Vaccination induced antigen specific serum IgG responses in guinea pigs. Groups (n=5–6) of guinea pigs were immunized i.n. with CpG alone (mock), rCPAF/CpG or CT-D (1×10⁵ IFUs). Guinea pigs were rested for 4 (CpG, rCPAF/CpG) or 8 (CT-D) weeks before challenging i.vag. with 1×10⁵ IFU of CT-D. Total serum IgG reacting with rCPAF (a) and UV-inactivated CT-D (b) was determined 2 weeks prior to (pre-challenge) and 4 weeks after (post-challenge) challenge. * p < 0.05, ** p < 0.01 (One-Way ANOVA) comparison between indicated groups. Results are presented as average ± standard deviation of endpoint titer of each group. Results are representative of two independent experiments.

Figure 3

Vaccination induced antigen specific IFN-γ gene expression. Guinea pigs (n=3 per group) were euthanized one day before challenge and splenocytes were stimulated with 0.5µg of rCPAF or UV-inactivated CT-D (1×10⁵ IFUs), or unstimulated (media alone), for 24 hrs. IFN-γ gene expression was then measured by qRT-PCR analysis and normalized to respective GAPDH expression for each sample. Subsequently, within each vaccination group, IFN-γ expression by rCPAF and CT-D (UV) stimulation was calculated and presented as a relative value to medium mock stimulation. Significant increase in IFN-γ expression between stimuli was indicated * p < 0.05, ** p < 0.01 (One-Way ANOVA). Results are representative of two independent experiments.

Figure 4

Vaccination reduced histopathological lesions in indicated genital tracts following chlamydial challenge. Histopathology was assessed in naïve (uninfected/ healthy) and Chlamydia challenged CpG-, rCPAF/CpG-, CT-D-vaccinated guinea pigs. The genital tract of each guinea pig was removed at day 65 post CT-D challenge, sectioned, H&E stained, and analyzed microscopically (original magnification of the images is 100× or 200×). Histopathological injury in the genital tract of representative healthy and diseased guinea pigs was scored (a) and graphically represented for the respective group as a whole (b), for four distinct parameters (inflammatory cell infiltration, congestion, hemorrhage and edema).
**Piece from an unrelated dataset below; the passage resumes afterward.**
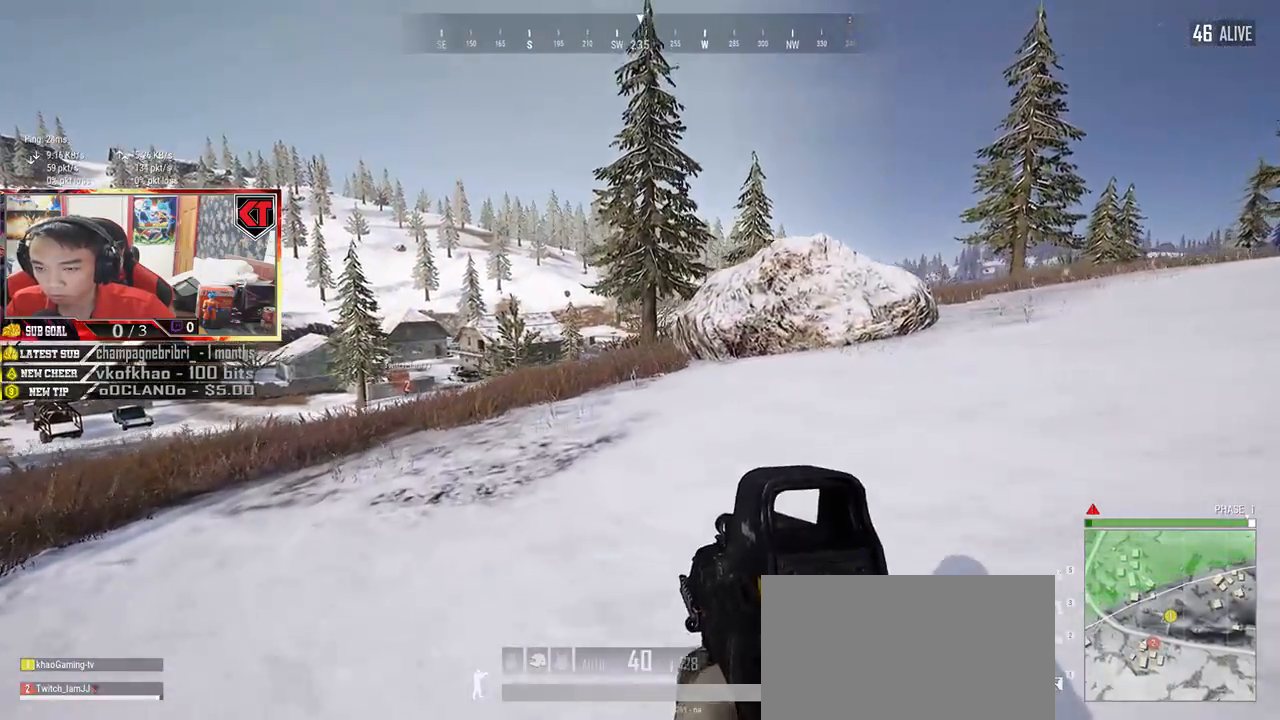
Gameplay with keyboard and mouse; each line is a JSON object with the keys and mouse buttons held at the frame after it. "events" lists presses ("down") and releases ("up") of "a", "c", "ctrl", "d", "e", "f", "q", "r", "s", "shift", "space", "tab", "v", "w", "x", "z", "mouse_left", "mouse_right", "mouse_mb4" and "mouse_mb5" between this image and that frame as [ms after this image, input, new state], when the widget could be followed in between. "mouse_left", "mouse_right", "mouse_mb4", "mouse_mb5" = the "left", "right", "mb4", "mb5" buttons of the "mouse" list. No other keys are recorded. Mouse movement is not recorded. Not read: mouse_wheel.
{"keys": ["shift", "space", "w"], "mouse": [], "events": [[433, "space", "down"]]}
Obviously, the individual micrographs shown (a) represent the types of pathology observed in different regions of the genital tract of healthy and diseased animals, whereas the graph (b) summarizes these types of observations for all sections of all regions of all animals examined. The asterisk indicates significant reductions (* p <0.05; Kruskal-Wallis test with Dunns post hoc test) between CT-D or rCPAF/CpG immunized groups in comparison to CpG group for the respective parameters.